Unleashing MLLMs on the Edge: A Unified Framework for Cross-Modal ReID via Adaptive SVD Distillation

Practical cloud-edge deployment of Cross-Modal Re-identification (CM-ReID) faces challenges due to maintaining a fragmented ecosystem of specialized cloud models for diverse modalities. While Multi-Modal Large Language Models (MLLMs) offer strong unification potential, existing approaches fail to adapt them into a single end-to-end backbone and lack effective knowledge distillation strategies for edge deployment. To address these limitations, we propose MLLMEmbed-ReID, a unified framework based on a powerful cloud-edge architecture. First, we adapt a foundational MLLM into a state-of-the-art cloud model. We leverage instruction-based prompting to guide the MLLM in generating a unified embedding space across RGB, infrared, sketch, and text modalities. This model is then trained efficiently with a hierarchical Low-Rank Adaptation finetuning (LoRA-SFT) strategy, optimized under a holistic cross-modal alignment objective. Second, to deploy its knowledge onto an edge-native student, we introduce a novel distillation strategy motivated by the low-rank property in the teacher's feature space. To prioritize essential information, this method employs a Principal Component Mapping loss, while relational structures are preserved via a Feature Relation loss. Our lightweight edge-based model achieves state-of-the-art performance on multiple visual CM-ReID benchmarks, while its cloud-based counterpart excels across all CM-ReID benchmarks. The MLLMEmbed-ReID framework thus presents a complete and effective solution for deploying unified MLLM-level intelligence on resource-constrained devices. The code and models will be open-sourced soon.

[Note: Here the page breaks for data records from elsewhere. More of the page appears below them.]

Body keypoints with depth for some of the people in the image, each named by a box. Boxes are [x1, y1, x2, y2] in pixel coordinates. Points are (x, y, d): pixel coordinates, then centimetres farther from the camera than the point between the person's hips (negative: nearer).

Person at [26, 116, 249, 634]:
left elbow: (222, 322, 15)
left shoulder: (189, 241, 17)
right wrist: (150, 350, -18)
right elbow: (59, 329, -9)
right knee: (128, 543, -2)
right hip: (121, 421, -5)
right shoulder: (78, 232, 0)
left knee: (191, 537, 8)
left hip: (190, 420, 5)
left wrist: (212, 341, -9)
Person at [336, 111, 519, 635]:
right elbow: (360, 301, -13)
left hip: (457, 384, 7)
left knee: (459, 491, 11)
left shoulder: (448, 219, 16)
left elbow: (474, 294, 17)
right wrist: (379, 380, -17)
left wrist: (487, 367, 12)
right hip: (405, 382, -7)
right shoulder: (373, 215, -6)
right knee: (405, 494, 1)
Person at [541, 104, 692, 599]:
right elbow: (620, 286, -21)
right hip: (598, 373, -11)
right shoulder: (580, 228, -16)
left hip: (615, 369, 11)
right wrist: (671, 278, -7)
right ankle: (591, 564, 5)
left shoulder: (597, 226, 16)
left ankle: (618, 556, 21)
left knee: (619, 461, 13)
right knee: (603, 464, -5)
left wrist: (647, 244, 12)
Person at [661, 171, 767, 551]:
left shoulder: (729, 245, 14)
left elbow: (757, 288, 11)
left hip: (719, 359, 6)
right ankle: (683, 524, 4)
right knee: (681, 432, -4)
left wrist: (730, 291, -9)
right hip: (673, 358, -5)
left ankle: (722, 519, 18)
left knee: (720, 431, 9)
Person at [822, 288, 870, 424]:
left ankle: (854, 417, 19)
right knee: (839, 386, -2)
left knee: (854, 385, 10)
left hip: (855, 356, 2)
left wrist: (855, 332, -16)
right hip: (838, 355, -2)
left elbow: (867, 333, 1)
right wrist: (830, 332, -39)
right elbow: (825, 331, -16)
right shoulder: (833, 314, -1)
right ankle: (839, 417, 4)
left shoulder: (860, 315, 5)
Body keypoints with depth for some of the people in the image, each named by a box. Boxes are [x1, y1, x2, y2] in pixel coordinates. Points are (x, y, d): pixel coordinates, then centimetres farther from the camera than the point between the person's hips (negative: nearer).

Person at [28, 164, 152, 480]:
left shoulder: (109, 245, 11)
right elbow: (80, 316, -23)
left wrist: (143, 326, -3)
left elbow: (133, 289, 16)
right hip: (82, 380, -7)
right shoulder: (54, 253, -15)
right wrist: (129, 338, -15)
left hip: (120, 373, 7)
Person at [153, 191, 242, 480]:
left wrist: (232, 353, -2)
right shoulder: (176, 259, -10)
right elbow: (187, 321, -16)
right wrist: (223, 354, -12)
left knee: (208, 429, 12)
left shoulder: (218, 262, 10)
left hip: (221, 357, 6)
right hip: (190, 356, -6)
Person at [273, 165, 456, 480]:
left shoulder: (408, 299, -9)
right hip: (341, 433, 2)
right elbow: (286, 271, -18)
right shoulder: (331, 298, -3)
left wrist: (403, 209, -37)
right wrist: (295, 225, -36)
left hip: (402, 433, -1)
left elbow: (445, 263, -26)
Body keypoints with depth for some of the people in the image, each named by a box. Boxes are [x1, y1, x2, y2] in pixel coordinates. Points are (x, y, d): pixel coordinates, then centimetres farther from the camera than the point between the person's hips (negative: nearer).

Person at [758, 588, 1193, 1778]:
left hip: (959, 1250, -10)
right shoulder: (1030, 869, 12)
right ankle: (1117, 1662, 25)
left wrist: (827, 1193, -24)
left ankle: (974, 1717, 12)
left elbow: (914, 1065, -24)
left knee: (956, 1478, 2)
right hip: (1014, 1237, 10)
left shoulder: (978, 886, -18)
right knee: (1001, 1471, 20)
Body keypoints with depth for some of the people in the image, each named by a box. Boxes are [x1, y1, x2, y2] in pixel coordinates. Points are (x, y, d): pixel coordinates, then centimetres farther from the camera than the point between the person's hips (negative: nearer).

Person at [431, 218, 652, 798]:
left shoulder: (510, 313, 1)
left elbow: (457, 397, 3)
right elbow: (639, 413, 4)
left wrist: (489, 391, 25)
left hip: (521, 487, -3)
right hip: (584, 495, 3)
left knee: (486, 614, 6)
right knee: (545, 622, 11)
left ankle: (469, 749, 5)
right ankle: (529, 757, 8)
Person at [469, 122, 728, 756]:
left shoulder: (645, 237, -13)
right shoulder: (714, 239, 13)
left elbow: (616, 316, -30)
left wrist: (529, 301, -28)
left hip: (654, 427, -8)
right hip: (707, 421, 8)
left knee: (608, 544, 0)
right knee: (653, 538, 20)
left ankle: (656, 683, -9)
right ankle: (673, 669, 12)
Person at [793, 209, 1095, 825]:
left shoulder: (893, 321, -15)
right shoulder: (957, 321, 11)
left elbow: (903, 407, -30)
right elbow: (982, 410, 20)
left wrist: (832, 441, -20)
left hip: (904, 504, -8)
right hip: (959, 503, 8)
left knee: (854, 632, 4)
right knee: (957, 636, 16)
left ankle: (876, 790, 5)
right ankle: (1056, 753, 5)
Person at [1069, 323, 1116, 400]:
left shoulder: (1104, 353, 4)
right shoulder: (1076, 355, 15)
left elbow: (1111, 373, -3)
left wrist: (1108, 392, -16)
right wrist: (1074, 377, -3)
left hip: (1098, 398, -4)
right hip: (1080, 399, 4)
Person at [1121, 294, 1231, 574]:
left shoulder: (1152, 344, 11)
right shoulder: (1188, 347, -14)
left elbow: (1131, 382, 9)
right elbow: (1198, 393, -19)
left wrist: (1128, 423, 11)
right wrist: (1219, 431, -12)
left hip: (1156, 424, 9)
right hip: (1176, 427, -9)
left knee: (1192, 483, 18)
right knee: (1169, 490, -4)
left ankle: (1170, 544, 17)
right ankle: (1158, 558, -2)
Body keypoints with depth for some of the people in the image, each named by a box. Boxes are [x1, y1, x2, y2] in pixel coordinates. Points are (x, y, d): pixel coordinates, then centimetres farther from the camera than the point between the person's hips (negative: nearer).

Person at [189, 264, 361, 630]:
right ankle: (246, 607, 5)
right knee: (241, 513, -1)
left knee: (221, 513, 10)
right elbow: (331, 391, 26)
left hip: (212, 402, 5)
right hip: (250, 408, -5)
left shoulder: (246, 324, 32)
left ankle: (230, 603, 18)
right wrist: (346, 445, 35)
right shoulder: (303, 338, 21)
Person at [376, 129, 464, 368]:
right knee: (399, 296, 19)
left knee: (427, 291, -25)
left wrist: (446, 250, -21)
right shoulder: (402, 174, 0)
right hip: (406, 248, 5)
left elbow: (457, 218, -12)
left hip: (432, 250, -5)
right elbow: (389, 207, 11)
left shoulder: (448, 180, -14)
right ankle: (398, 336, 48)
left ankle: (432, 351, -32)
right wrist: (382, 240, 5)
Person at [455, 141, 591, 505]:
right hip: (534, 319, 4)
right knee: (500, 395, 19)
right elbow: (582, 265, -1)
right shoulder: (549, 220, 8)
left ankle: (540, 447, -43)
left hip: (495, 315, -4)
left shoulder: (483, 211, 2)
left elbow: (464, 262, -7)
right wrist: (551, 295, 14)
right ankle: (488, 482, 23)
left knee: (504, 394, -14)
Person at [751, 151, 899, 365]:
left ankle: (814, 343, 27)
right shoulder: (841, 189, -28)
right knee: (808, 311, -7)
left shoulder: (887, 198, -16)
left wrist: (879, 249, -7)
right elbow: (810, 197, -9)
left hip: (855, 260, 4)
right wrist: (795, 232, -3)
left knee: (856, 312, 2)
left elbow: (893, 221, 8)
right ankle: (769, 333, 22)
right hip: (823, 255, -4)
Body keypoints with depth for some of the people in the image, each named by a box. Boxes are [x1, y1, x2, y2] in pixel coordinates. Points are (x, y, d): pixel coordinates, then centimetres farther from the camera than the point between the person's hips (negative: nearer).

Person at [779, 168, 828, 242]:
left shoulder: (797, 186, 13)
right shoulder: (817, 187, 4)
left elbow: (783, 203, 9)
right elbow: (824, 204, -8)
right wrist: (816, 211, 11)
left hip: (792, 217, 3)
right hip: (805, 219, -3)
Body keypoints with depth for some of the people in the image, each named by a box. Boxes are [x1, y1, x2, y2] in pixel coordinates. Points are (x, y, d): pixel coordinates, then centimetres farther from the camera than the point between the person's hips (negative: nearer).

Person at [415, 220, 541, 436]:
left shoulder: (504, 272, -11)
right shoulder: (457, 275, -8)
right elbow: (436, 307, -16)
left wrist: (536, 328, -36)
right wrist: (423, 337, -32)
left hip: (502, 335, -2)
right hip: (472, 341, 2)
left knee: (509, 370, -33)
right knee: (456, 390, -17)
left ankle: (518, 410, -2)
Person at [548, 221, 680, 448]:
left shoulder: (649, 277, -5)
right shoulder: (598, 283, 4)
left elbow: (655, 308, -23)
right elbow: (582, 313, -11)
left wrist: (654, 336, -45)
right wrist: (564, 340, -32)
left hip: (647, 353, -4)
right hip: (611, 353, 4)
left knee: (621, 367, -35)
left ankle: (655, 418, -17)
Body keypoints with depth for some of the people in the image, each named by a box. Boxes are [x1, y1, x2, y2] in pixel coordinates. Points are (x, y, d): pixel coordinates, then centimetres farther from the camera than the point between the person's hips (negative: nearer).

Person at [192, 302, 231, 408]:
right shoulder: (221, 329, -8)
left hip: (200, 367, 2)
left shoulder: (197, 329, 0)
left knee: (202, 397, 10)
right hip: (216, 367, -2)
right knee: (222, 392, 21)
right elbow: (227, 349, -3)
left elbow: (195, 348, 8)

翻译：跨模态重识别（CM-ReID）的实际云边部署面临挑战，原因在于需要为多样模态维护一个由专用云模型构成的碎片化生态系统。尽管多模态大语言模型（MLLMs）展现出强大的统一潜力，现有方法未能将其适配为单一的端到端骨干网络，且缺乏适用于边缘部署的有效知识蒸馏策略。为应对这些局限，我们提出了MLLMEmbed-ReID，一个基于强大云边架构的统一框架。首先，我们将一个基础MLLM适配为先进的云模型。利用基于指令的提示引导MLLM生成跨越RGB、红外、素描和文本模态的统一嵌入空间。该模型随后通过分层低秩适应微调（LoRA-SFT）策略进行高效训练，并在整体跨模态对齐目标下优化。其次，为将其知识部署到原生边缘学生模型上，我们提出了一种新颖的蒸馏策略，其动机源于教师特征空间中的低秩特性。为优先保留关键信息，该方法采用主成分映射损失，同时通过特征关系损失保持关联结构。我们的轻量级边缘模型在多个视觉CM-ReID基准测试中取得了最先进的性能，而其云端对应模型在所有CM-ReID基准测试中均表现优异。因此，MLLMEmbed-ReID框架为在资源受限设备上部署统一的MLLM级智能提供了一个完整而有效的解决方案。代码与模型即将开源。